3. preparation method according to claim 1, it is characterised in that: KMnO in the step 1₄With carbon nanotube dust Mass ratio is 3:1~9:1.

4. preparation method according to claim 1, it is characterised in that: the body of hydrogenperoxide steam generator is added in the step 2 Product is 10-30 times of potassium permanganate quality, and the mass fraction of the hydrogenperoxide steam generator is 5%.

5. preparation method according to claim 1, it is characterised in that: the reducing agent of the step 3 is hydroquinone, hydrogen iodine Acid, hydrazine hydrate or sodium borohydride, reducing agent solution concentration are 30mg/mL~90mg/mL, and the matter of reducing agent is added in mixed solution Amount is 1-5 times of the quality of carbon nanotube.

6. preparation method according to claim 1, it is characterised in that: the dispersion of the coating material, curing molding include Following steps:

Step 5: the dry powder of modified carbon nanotube is added in macromolecular liquid, while diluent is added, magnetic agitation Curing agent is added after 2h~6h, is kept stirring 5min~10min；

Step 6: carbon nanotube uniform dispersion made from step 5 being poured into mold, dry 4h~8h, is subsequently placed under room temperature It is demoulded after dry 8h~18h in the thermostatic drying chamber of temperature 60 C~100 DEG C, the carbon nanotube wave-absorbing coating material is made.

7. preparation method according to claim 6, it is characterised in that: the dry powder of the carbon nanotube of the step 5 and height The mass ratio of molecular solution is 1:100~1:20.

8. preparation method according to claim 6, it is characterised in that: the macromolecular liquid of the step 5 be epoxy resin, Organic siliconresin, sulphurated siliastic, ethylene propylene diene rubber or nitrile rubber, the curing agent be polyamide, aliphatic cyclic amine, tertiary amine or Boron trifluoride complex.

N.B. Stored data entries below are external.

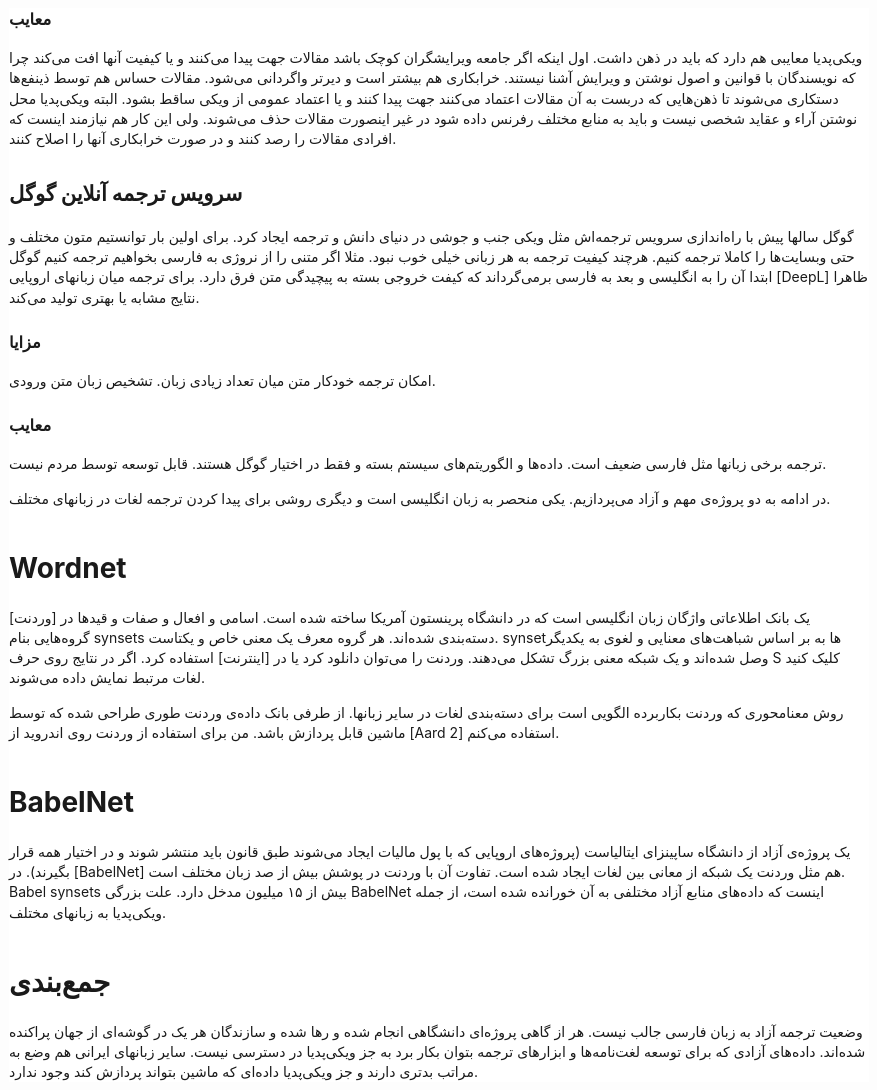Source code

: ### معایب
ویکی‌پدیا معایبی هم دارد که باید در ذهن داشت. اول اینکه اگر جامعه ویرایشگران کوچک باشد مقالات جهت پیدا می‌کنند و یا کیفیت آنها افت می‌کند چرا که نویسندگان با قوانین و اصول نوشتن و ویرایش آشنا نیستند. خرابکاری هم بیشتر است و دیرتر واگردانی می‌شود. مقالات حساس هم توسط ذینفع‌ها دستکاری می‌شوند تا ذهن‌هایی که دربست به آن مقالات اعتماد می‌کنند جهت پیدا کنند و یا اعتماد عمومی از ویکی ساقط بشود. البته ویکی‌پدیا محل نوشتن آراء‌ و عقاید شخصی نیست و باید به منابع مختلف رفرنس داده شود در غیر اینصورت مقالات حذف می‌شوند. ولی این کار هم نیازمند اینست که افرادی مقالات را رصد کنند و در صورت خرابکاری آنها را اصلاح کنند.

## سرویس ترجمه آنلاین گوگل
گوگل سالها پیش با راه‌اندازی سرویس ترجمه‌اش مثل ویکی جنب و جوشی در دنیای دانش و ترجمه ایجاد کرد. برای اولین بار توانستیم متون مختلف و حتی وبسایت‌ها را کاملا ترجمه کنیم. هرچند کیفیت ترجمه به هر زبانی خیلی خوب نبود. مثلا اگر متنی را از نروژی به فارسی بخواهیم ترجمه کنیم گوگل ابتدا آن را به انگلیسی و بعد به فارسی برمی‌گرداند که کیفت خروجی بسته به پیچیدگی متن فرق دارد. برای ترجمه میان زبانهای اروپایی [DeepL] ظاهرا نتایج مشابه یا بهتری تولید می‌کند.

### مزایا
امکان ترجمه خودکار متن میان تعداد زیادی زبان. تشخیص زبان متن ورودی.

### معایب
ترجمه برخی زبانها مثل فارسی ضعیف است. داده‌ها و الگوریتم‌های سیستم بسته و فقط در اختیار گوگل هستند. قابل توسعه توسط مردم نیست.

در ادامه به دو پروژه‌ی مهم و آزاد می‌پردازیم. یکی منحصر به زبان انگلیسی است و دیگری روشی برای پیدا کردن ترجمه لغات در زبانهای مختلف.

# Wordnet
[وردنت] یک بانک اطلاعاتی واژگان زبان انگلیسی است که در دانشگاه پرینستون آمریکا ساخته شده است. اسامی و افعال و صفات و قیدها در گروه‌هایی بنام synsets دسته‌بندی شده‌اند. هر گروه معرف یک معنی خاص و یکتاست. synsetها به بر اساس شباهت‌های معنایی و لغوی به یکدیگر وصل شده‌اند و یک شبکه معنی بزرگ تشکل می‌دهند. وردنت را می‌توان دانلود کرد یا در [اینترنت] استفاده کرد. اگر در نتایج روی حرف S کلیک کنید لغات مرتبط نمایش داده می‌شوند.

روش معنامحوری که وردنت بکاربرده الگویی است برای دسته‌بندی لغات در سایر زبانها. از طرفی بانک داده‌ی وردنت طوری طراحی شده که توسط ماشین قابل پردازش باشد. من برای استفاده از وردنت روی اندروید از [Aard 2] استفاده می‌کنم.

# ‌BabelNet
یک پروژه‌ی آزاد از دانشگاه ساپینزای ایتالیاست (پروژه‌های اروپایی که با پول مالیات ایجاد می‌شوند طبق قانون باید منتشر شوند و در اختیار همه قرار بگیرند). در [BabelNet] هم مثل وردنت یک شبکه از معانی بین لغات ایجاد شده است. تفاوت آن با وردنت در پوشش بیش از صد زبان مختلف است. Babel synsets بیش از ۱۵ میلیون مدخل دارد. علت بزرگی BabelNet اینست که داده‌های منابع آزاد مختلفی به آن خورانده شده است، از جمله ویکی‌پدیا به زبانهای مختلف.

# جمع‌بندی
وضعیت ترجمه آزاد به زبان فارسی جالب نیست. هر از گاهی پروژه‌ای دانشگاهی انجام شده و رها شده و سازندگان هر یک در گوشه‌ای از جهان پراکنده شده‌اند. داده‌های آزادی که برای توسعه لغت‌نامه‌ها و ابزارهای ترجمه بتوان بکار برد به جز ویکی‌پدیا در دسترسی نیست. سایر زبانهای ایرانی هم وضع به مراتب بدتری دارند و جز ویکی‌پدیا داده‌ای که ماشین بتواند پردازش کند وجود ندارد.


[^1]: [ترکی‌آذربایجانی] زبان مادری‌ام یا حداقل زبان مادر و پدرم است. ذهن ما انباشته از مفاهیم و لغات و تجربه‌هایی است که با زبان‌هایی که با آنها رشد و پرورش یافته‌ایم در هم تنیده‌اند. در مقاله‌ی دیگری تجربه و مشکلات شخصی‌ام را به عنوان یک انسان چندزبانه خواهم نوشت.
[GoldenDict]: http://goldendict.org/
[ترکی آذربایجانی]: https://azb.wikipedia.org/wiki/%D8%A2%D9%86%D8%A7_%D8%B5%D9%81%D8%AD%D9%87
[اینترنت]: http://wordnetweb.princeton.edu/perl/webwn
[BabelNet]: http://live.babelnet.org/about
[Aard 2]: http://aarddict.org/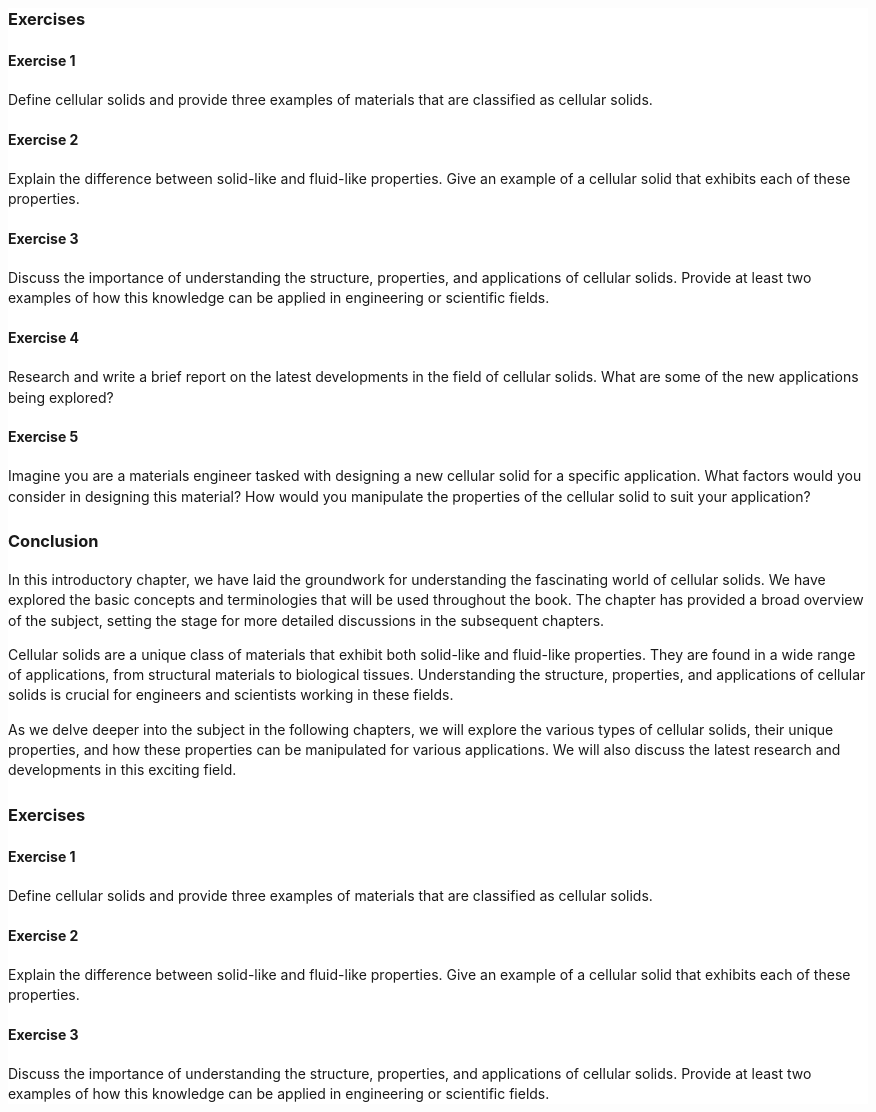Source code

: ### Exercises

#### Exercise 1
Define cellular solids and provide three examples of materials that are classified as cellular solids.

#### Exercise 2
Explain the difference between solid-like and fluid-like properties. Give an example of a cellular solid that exhibits each of these properties.

#### Exercise 3
Discuss the importance of understanding the structure, properties, and applications of cellular solids. Provide at least two examples of how this knowledge can be applied in engineering or scientific fields.

#### Exercise 4
Research and write a brief report on the latest developments in the field of cellular solids. What are some of the new applications being explored?

#### Exercise 5
Imagine you are a materials engineer tasked with designing a new cellular solid for a specific application. What factors would you consider in designing this material? How would you manipulate the properties of the cellular solid to suit your application?

### Conclusion

In this introductory chapter, we have laid the groundwork for understanding the fascinating world of cellular solids. We have explored the basic concepts and terminologies that will be used throughout the book. The chapter has provided a broad overview of the subject, setting the stage for more detailed discussions in the subsequent chapters.

Cellular solids are a unique class of materials that exhibit both solid-like and fluid-like properties. They are found in a wide range of applications, from structural materials to biological tissues. Understanding the structure, properties, and applications of cellular solids is crucial for engineers and scientists working in these fields.

As we delve deeper into the subject in the following chapters, we will explore the various types of cellular solids, their unique properties, and how these properties can be manipulated for various applications. We will also discuss the latest research and developments in this exciting field.

### Exercises

#### Exercise 1
Define cellular solids and provide three examples of materials that are classified as cellular solids.

#### Exercise 2
Explain the difference between solid-like and fluid-like properties. Give an example of a cellular solid that exhibits each of these properties.

#### Exercise 3
Discuss the importance of understanding the structure, properties, and applications of cellular solids. Provide at least two examples of how this knowledge can be applied in engineering or scientific fields.
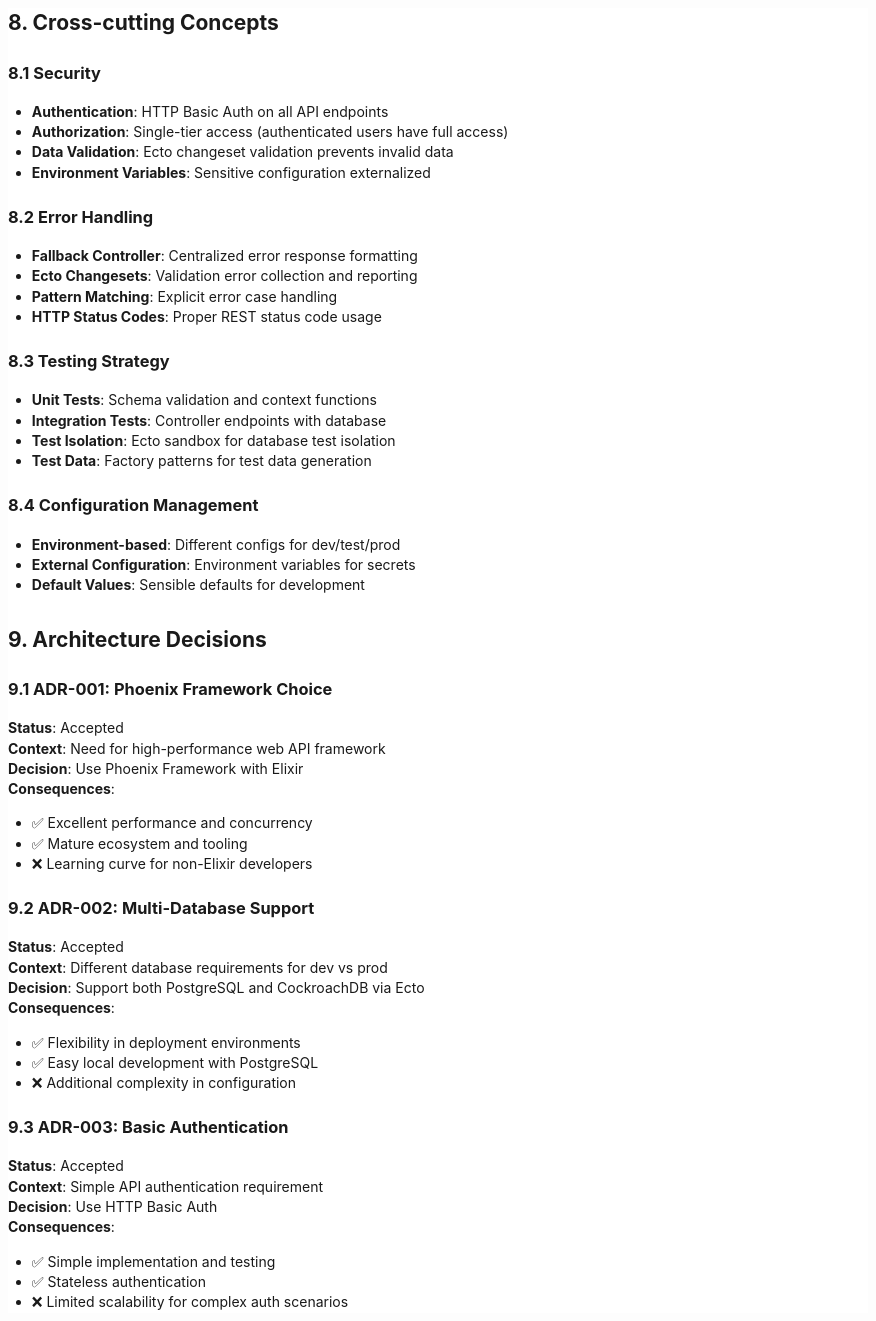 ## 8. Cross-cutting Concepts

### 8.1 Security
- **Authentication**: HTTP Basic Auth on all API endpoints
- **Authorization**: Single-tier access (authenticated users have full access)
- **Data Validation**: Ecto changeset validation prevents invalid data
- **Environment Variables**: Sensitive configuration externalized

### 8.2 Error Handling
- **Fallback Controller**: Centralized error response formatting
- **Ecto Changesets**: Validation error collection and reporting
- **Pattern Matching**: Explicit error case handling
- **HTTP Status Codes**: Proper REST status code usage

### 8.3 Testing Strategy
- **Unit Tests**: Schema validation and context functions
- **Integration Tests**: Controller endpoints with database
- **Test Isolation**: Ecto sandbox for database test isolation
- **Test Data**: Factory patterns for test data generation

### 8.4 Configuration Management
- **Environment-based**: Different configs for dev/test/prod
- **External Configuration**: Environment variables for secrets
- **Default Values**: Sensible defaults for development

## 9. Architecture Decisions

### 9.1 ADR-001: Phoenix Framework Choice
**Status**: Accepted  
**Context**: Need for high-performance web API framework  
**Decision**: Use Phoenix Framework with Elixir  
**Consequences**: 
- ✅ Excellent performance and concurrency
- ✅ Mature ecosystem and tooling
- ❌ Learning curve for non-Elixir developers

### 9.2 ADR-002: Multi-Database Support
**Status**: Accepted  
**Context**: Different database requirements for dev vs prod  
**Decision**: Support both PostgreSQL and CockroachDB via Ecto  
**Consequences**:
- ✅ Flexibility in deployment environments
- ✅ Easy local development with PostgreSQL
- ❌ Additional complexity in configuration

### 9.3 ADR-003: Basic Authentication
**Status**: Accepted  
**Context**: Simple API authentication requirement  
**Decision**: Use HTTP Basic Auth  
**Consequences**:
- ✅ Simple implementation and testing
- ✅ Stateless authentication
- ❌ Limited scalability for complex auth scenarios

9. preparation method according to claim 6, it is characterised in that: diluent and macromolecular liquid in the step 5 Volume ratio is 0.5:1~2:1.

10. preparation method according to claim 6, it is characterised in that: the magnetic agitation environment of the step 5 is oil bath Pot, temperature are set as 50 DEG C~90 DEG C, and rotor speed is 500r/min~1000r/min.